Rahim ve rahim içi dokusu, tüpler, yumurtalıklar, bunları saran zarın ( periton ) herhangi bir kombinasyonunun enfeksiyonudur. Kısırlık, dış gebelik, kronik kasık ağrısı, karın içi yapışıklıklar, abse ve sepsis gibi önemli olaylara sebep verebilir.İlk ataktan sonra kısırlık oranı % 13 ,ikinci ataktan sonra % 35 olarak bildirilmiştir.

PİD nedenlerinin başında gonore gelir (bel soğukluğu). Bundan başka stafilokok, streptokok ve E. Coli etken olarak gösterilmektedir.

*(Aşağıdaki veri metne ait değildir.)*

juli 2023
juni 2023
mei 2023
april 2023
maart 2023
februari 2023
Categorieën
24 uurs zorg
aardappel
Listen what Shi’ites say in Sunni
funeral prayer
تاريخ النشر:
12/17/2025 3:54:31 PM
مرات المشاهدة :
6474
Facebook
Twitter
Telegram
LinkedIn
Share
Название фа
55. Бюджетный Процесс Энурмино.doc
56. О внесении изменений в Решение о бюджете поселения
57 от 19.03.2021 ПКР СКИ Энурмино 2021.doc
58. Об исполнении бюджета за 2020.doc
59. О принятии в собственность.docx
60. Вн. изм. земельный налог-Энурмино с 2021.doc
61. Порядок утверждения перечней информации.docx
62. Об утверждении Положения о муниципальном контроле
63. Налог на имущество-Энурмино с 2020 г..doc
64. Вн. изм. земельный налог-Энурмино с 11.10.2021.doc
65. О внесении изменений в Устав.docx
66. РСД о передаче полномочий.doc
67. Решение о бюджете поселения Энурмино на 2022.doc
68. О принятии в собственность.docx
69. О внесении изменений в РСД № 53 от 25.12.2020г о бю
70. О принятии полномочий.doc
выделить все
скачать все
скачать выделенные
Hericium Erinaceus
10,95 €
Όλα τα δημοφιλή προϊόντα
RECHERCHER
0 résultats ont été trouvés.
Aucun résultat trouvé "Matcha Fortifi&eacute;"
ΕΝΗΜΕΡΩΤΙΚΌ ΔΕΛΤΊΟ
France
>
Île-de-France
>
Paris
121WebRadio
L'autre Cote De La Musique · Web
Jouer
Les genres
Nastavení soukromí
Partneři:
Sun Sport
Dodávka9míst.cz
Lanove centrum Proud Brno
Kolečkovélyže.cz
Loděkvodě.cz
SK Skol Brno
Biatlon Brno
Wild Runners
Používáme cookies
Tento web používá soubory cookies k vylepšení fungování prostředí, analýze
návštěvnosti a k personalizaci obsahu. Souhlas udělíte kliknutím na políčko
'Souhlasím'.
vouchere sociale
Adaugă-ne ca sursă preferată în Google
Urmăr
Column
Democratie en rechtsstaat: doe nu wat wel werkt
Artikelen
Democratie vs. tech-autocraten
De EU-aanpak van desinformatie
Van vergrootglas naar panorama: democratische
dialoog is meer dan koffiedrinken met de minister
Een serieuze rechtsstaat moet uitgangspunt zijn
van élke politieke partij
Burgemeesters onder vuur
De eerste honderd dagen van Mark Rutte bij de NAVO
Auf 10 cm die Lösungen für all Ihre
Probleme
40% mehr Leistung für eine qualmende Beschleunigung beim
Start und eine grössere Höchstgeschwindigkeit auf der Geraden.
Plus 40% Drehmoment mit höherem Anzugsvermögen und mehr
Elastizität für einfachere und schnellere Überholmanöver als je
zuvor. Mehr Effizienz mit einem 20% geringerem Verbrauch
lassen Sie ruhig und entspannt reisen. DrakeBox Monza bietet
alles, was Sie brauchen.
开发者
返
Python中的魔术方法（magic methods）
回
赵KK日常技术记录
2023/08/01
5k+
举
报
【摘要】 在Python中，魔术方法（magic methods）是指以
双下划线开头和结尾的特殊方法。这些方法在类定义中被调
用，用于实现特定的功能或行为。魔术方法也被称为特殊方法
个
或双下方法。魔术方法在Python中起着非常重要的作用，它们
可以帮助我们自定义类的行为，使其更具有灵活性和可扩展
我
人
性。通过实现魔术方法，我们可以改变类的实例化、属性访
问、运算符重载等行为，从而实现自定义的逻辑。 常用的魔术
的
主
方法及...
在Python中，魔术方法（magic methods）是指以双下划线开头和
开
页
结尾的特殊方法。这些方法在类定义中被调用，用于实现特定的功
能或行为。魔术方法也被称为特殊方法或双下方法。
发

Mikroorganizmaların doğrudan üst genital sisteme ulaşmasının kolaylaştırabilen müdahaleler sonucu alt genital sistemdeki enfeksiyonun yukarı doğru yayılması ile olur. ( kürtaj ,HSG çekimi, spiral takılması vs..) Tüberküloz gibi hastalıklarda ise kan ve lenf yolu ile bulaşma olur.

PİD Risk Faktörleri

  • Jinekolojik müdahale geçirmek
  • Spiral (RİA) kullanımı
  • Kendinde veya eşinde seksüel yolla geçen hastalığın bulunması
  • Çok eşli olmak

PİD Belirti ve Bulgular

  • Karın ağrısı en sık görülen belirtisidir. Şiddetlidir ve iki taraflıdır
  • Ateş; özellikle etken gonore ise
  • Kokulu, renkli enfekte vajinal akıntı
  • Düzensiz kanama
  • Sindirim sistemi belirtileri; bulantı, kusma
  • Üriner belirtiler; sık ve ağrılı idrara çıkma

PİD Tedavi

Uzun vadedeki sekellerin önlenebilmesi uygun antibiyotiklere hemen başlanması ile direk ilişkili olduğundan ön tanı koyulur koyulmaz tedaviye başlanmalıdır.

PID hastalarının seksüel eşleri hastayla son 60 gün içinde ilişkide bulunmuşsa mutlaka muayene edilmeli, hiçbir bulgu ve şikayet olmasa dahi tedaviye alınmalıdırlar.